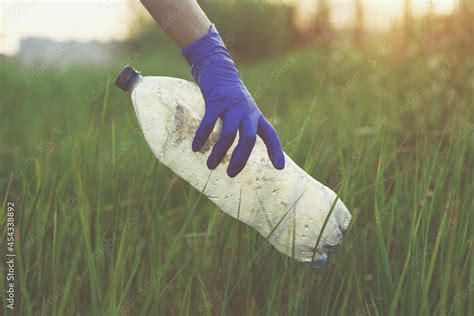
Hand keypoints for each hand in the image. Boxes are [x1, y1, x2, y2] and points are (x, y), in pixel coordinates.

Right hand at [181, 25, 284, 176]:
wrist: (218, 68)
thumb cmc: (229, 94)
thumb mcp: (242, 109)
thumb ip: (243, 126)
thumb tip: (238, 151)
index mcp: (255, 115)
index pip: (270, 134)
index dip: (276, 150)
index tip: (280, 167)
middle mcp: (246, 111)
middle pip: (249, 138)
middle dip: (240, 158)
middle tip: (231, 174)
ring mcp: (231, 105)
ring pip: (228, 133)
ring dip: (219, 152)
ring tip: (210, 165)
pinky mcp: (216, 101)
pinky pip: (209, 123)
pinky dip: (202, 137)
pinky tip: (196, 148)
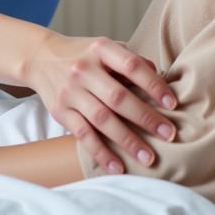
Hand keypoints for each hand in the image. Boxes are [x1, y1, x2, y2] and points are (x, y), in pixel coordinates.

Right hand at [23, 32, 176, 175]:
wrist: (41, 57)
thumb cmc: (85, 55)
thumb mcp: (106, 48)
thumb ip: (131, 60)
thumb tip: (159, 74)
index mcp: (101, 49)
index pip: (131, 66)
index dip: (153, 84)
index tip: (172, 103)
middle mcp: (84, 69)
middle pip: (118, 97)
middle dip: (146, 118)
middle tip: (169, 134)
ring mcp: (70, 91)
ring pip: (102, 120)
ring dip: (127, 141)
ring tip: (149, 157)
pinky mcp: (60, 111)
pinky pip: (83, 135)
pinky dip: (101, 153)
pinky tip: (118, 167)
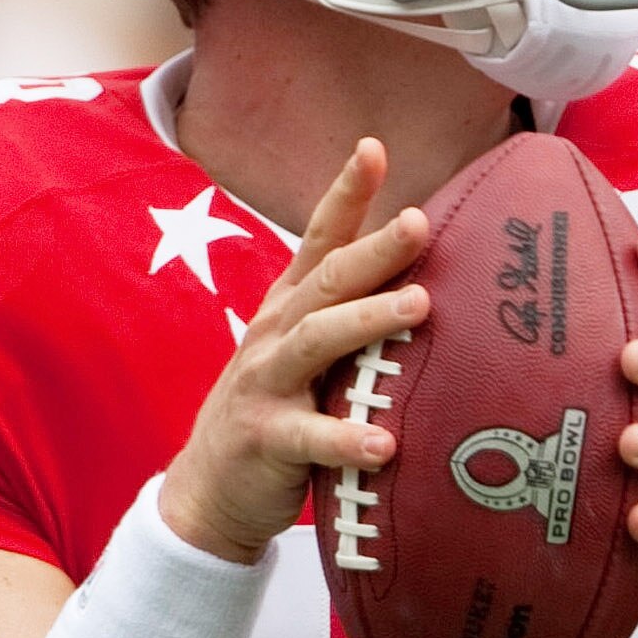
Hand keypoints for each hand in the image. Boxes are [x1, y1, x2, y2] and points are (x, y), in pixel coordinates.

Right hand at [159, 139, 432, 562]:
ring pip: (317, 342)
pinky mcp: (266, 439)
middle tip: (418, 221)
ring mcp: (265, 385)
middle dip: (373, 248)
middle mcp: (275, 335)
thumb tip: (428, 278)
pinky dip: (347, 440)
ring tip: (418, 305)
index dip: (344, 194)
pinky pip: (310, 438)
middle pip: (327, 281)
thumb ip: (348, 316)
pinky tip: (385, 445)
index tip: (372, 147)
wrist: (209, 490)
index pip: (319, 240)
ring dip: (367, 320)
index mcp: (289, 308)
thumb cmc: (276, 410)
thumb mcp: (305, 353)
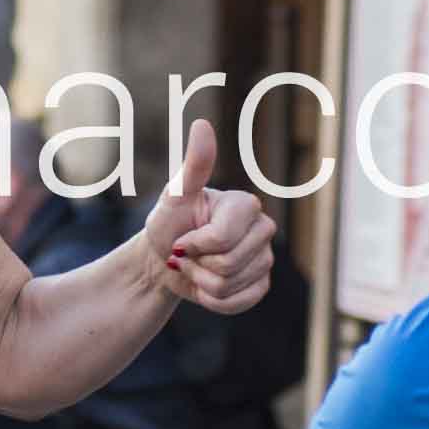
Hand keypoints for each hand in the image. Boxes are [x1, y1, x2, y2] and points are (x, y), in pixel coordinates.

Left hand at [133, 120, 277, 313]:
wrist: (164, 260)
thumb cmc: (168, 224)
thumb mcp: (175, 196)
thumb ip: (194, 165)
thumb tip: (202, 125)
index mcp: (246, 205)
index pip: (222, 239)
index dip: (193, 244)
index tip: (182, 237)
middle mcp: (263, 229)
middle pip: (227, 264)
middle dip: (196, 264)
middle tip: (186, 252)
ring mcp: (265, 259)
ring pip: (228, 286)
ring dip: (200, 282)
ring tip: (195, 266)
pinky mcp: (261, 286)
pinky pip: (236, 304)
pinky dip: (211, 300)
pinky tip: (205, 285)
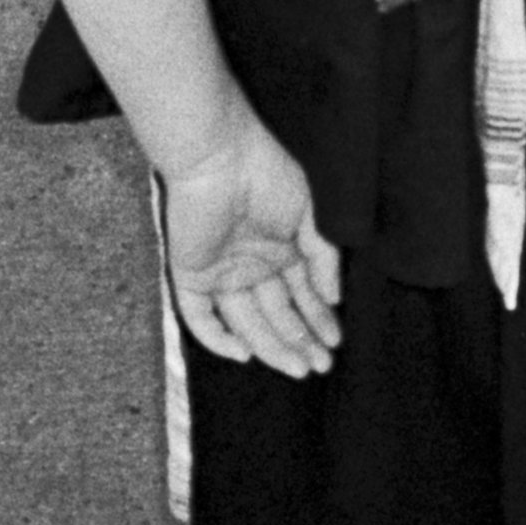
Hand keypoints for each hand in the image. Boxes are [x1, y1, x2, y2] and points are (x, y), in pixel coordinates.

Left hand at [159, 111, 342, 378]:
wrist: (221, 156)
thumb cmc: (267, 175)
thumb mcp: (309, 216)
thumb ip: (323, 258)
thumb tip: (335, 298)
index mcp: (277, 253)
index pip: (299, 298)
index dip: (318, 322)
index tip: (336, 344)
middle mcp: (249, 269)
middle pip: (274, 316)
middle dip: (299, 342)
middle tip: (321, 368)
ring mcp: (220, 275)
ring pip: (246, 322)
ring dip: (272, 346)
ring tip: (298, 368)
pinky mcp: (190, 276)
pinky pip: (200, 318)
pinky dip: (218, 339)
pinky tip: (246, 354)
--
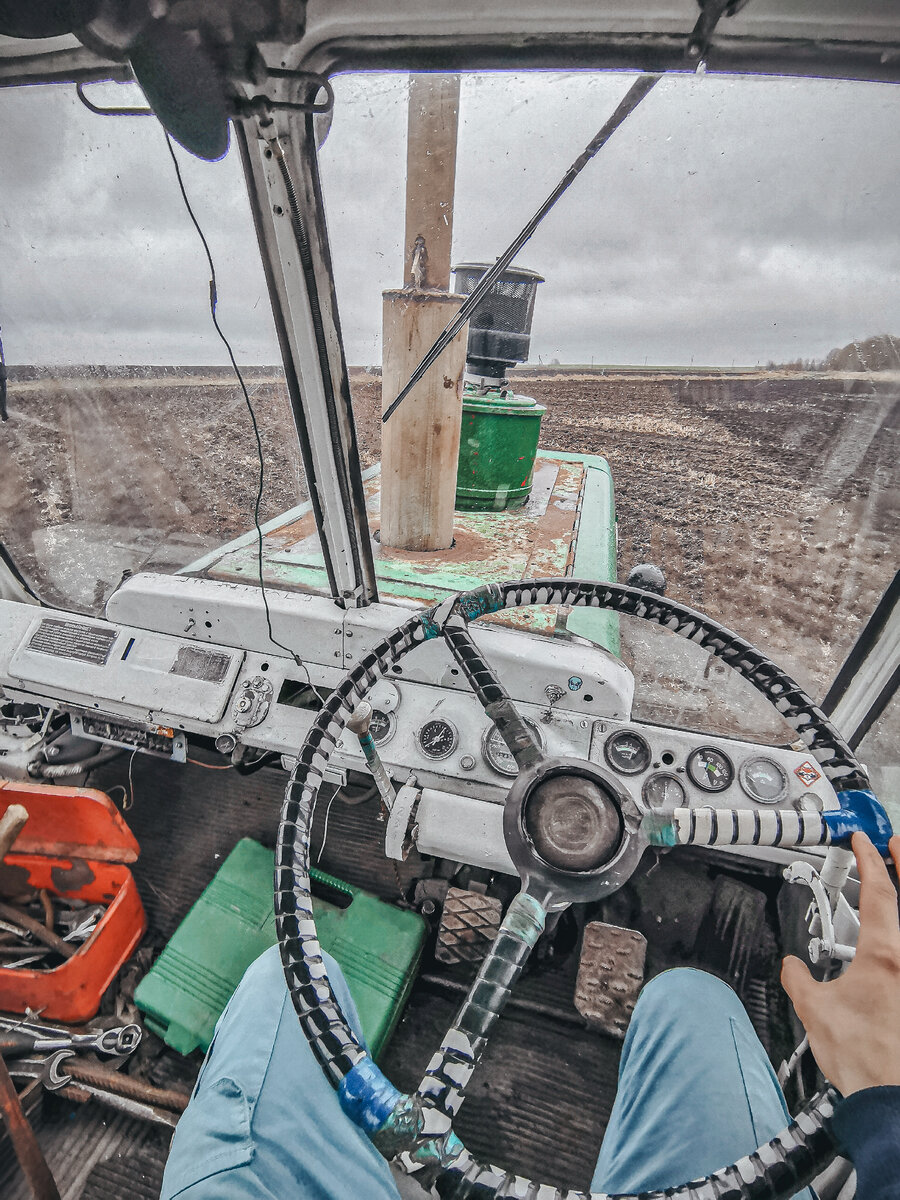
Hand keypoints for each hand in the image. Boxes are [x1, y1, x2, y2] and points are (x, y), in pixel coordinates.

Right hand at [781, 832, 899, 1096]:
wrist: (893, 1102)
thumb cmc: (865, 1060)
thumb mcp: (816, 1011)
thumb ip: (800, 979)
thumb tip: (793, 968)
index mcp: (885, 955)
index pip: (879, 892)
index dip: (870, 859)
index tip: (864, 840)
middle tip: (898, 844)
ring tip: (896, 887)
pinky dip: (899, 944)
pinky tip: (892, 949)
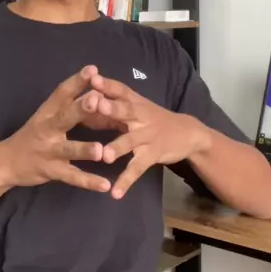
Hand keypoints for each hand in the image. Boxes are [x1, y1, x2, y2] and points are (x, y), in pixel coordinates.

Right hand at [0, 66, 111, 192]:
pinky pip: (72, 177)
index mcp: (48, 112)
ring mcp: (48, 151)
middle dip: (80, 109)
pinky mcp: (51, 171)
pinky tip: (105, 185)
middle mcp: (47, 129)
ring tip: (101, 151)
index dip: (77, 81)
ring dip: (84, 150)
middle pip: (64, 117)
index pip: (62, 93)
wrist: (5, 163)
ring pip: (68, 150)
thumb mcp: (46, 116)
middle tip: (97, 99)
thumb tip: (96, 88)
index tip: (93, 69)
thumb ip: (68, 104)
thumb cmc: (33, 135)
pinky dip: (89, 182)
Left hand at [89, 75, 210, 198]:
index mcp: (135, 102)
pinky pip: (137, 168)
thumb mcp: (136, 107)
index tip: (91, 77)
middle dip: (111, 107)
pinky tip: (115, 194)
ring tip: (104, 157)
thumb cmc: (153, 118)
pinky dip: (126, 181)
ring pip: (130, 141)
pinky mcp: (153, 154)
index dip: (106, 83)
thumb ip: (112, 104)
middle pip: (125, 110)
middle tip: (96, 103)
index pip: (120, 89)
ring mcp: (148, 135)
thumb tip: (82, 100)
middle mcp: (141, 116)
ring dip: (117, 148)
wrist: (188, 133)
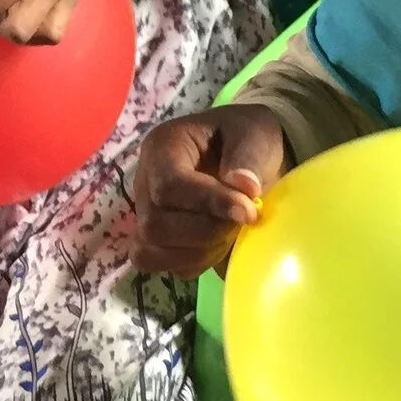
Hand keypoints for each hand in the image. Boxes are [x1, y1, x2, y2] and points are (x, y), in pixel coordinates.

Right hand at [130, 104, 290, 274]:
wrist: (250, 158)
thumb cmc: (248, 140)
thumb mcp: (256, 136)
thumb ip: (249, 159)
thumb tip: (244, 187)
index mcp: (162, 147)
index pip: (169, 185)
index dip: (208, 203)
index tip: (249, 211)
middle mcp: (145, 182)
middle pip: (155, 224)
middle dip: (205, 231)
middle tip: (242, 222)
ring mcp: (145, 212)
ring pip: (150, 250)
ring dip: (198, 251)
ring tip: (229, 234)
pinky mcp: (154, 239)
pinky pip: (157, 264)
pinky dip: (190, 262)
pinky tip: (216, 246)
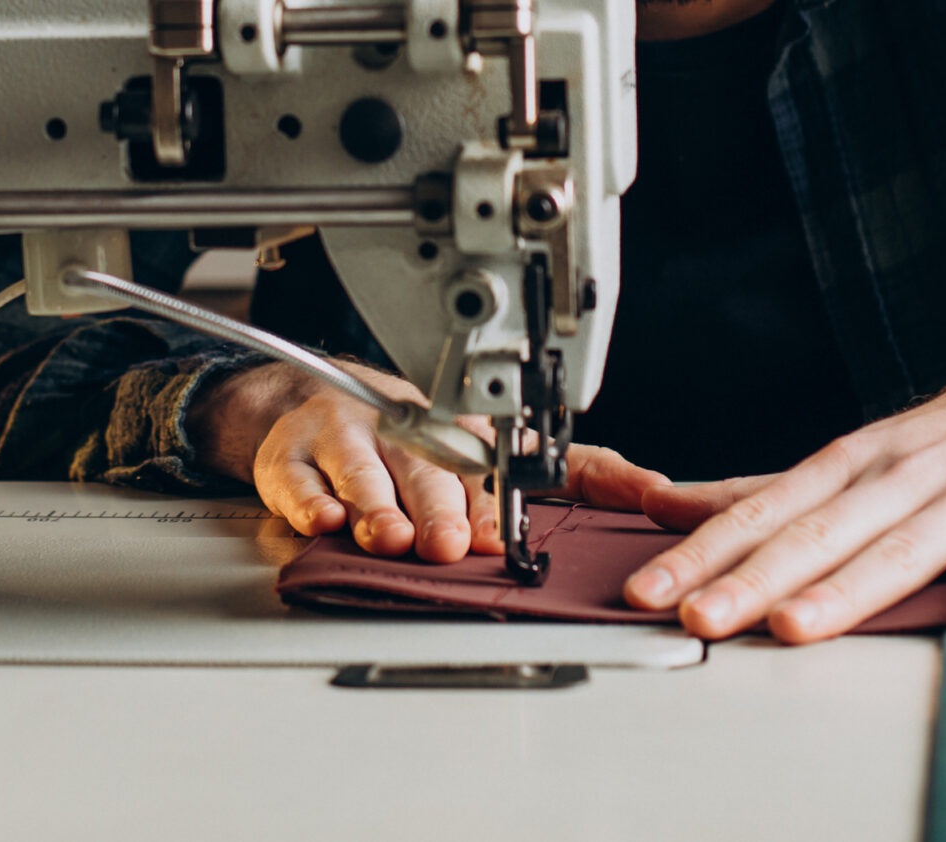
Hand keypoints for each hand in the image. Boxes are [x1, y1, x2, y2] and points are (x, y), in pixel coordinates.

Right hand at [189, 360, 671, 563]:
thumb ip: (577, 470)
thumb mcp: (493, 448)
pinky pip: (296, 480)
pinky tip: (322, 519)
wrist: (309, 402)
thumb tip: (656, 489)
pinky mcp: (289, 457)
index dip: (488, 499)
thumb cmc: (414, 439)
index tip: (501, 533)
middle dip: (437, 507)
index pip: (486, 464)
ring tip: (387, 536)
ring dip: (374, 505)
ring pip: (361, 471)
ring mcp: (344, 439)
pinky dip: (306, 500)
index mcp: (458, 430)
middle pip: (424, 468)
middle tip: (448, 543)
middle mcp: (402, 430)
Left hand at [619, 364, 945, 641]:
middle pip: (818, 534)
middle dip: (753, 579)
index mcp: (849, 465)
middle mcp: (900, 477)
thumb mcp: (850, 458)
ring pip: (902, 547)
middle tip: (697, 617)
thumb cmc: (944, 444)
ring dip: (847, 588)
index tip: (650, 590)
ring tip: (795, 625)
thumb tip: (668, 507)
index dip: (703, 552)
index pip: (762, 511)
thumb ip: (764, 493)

Exercise requirements => Look through the material above for "Right" and copy the lines that have it.

Response to the exercise =>
Right hand at [181, 25, 284, 176]:
Right hand at [23, 32, 176, 175]:
Right hand at [159, 139, 432, 562]:
Right hand at [781, 832, 899, 1096]:
Right hand at [0, 66, 111, 192]:
Right hand at [130, 104, 290, 274]:
Right hand at [189, 360, 671, 563]:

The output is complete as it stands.